» **The task**
Report, as a number alone, how many lines below contain the string "style".

» **Raw data**
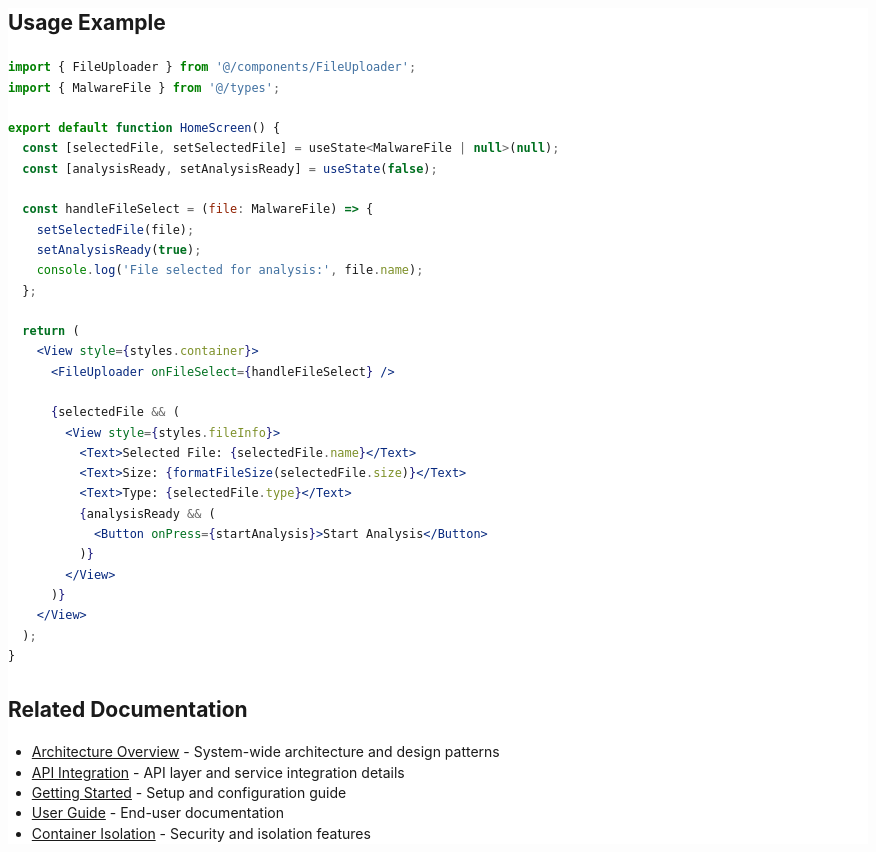 ## Usage Example

```jsx
import { FileUploader } from '@/components/FileUploader';
import { MalwareFile } from '@/types';

export default function HomeScreen() {
  const [selectedFile, setSelectedFile] = useState<MalwareFile | null>(null);
  const [analysisReady, setAnalysisReady] = useState(false);
  
  const handleFileSelect = (file: MalwareFile) => {
    setSelectedFile(file);
    setAnalysisReady(true);
    console.log('File selected for analysis:', file.name);
  };
  
  return (
    <View style={styles.container}>
      <FileUploader onFileSelect={handleFileSelect} />
      
      {selectedFile && (
        <View style={styles.fileInfo}>
          <Text>Selected File: {selectedFile.name}</Text>
          <Text>Size: {formatFileSize(selectedFile.size)}</Text>
          <Text>Type: {selectedFile.type}</Text>
          {analysisReady && (
            <Button onPress={startAnalysis}>Start Analysis</Button>
          )}
        </View>
      )}
    </View>
  );
}
```

## Related Documentation

- [Architecture Overview](../ARCHITECTURE.md) - System-wide architecture and design patterns
- [API Integration](../API_INTEGRATION.md) - API layer and service integration details
- [Getting Started](../GETTING_STARTED.md) - Setup and configuration guide
- [User Guide](../USER_GUIDE.md) - End-user documentation
- [Container Isolation](../CONTAINER_ISOLATION.md) - Security and isolation features
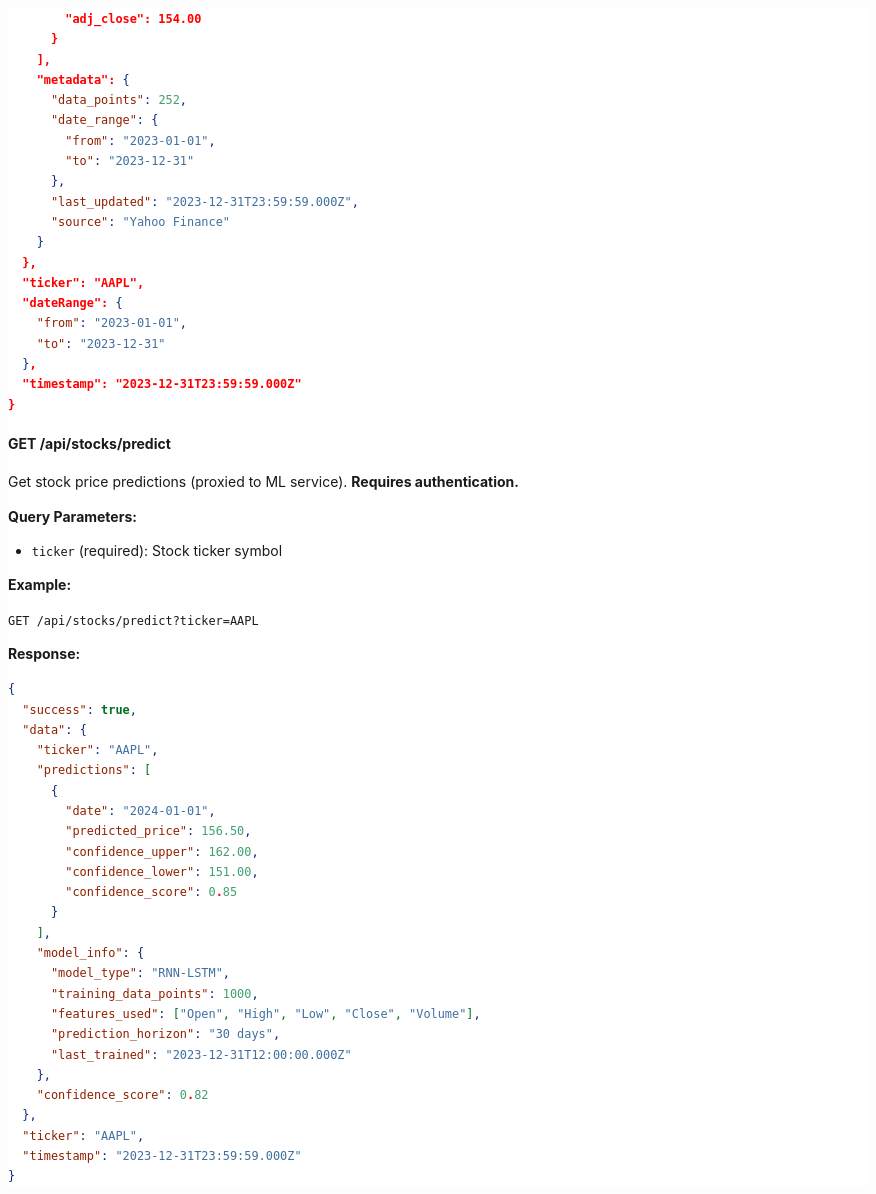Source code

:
 ```json
        "adj_close": 154.00
      }
    ],
    "metadata": {
      "data_points": 252,
      "date_range": {
        "from": "2023-01-01",
        "to": "2023-12-31"
      },
      "last_updated": "2023-12-31T23:59:59.000Z",
      "source": "Yahoo Finance"
    }
  },
  "ticker": "AAPL",
  "dateRange": {
    "from": "2023-01-01",
    "to": "2023-12-31"
  },
  "timestamp": "2023-12-31T23:59:59.000Z"
}
```

#### GET /api/stocks/predict

Get stock price predictions (proxied to ML service). **Requires authentication.**

**Query Parameters:**
- `ticker` (required): Stock ticker symbol

**Example:**
```
GET /api/stocks/predict?ticker=AAPL
```

**Response:**
```json
{
  "success": true,
  "data": {
    "ticker": "AAPL",
    "predictions": [
      {
        "date": "2024-01-01",
        "predicted_price": 156.50,
        "confidence_upper": 162.00,
        "confidence_lower": 151.00,
        "confidence_score": 0.85
      }
    ],
    "model_info": {
      "model_type": "RNN-LSTM",
      "training_data_points": 1000,
      "features_used": ["Open", "High", "Low", "Close", "Volume"],
      "prediction_horizon": "30 days",
      "last_trained": "2023-12-31T12:00:00.000Z"
    },
    "confidence_score": 0.82
  },
  "ticker": "AAPL",
  "timestamp": "2023-12-31T23:59:59.000Z"
}
```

» **Exercise answer**
2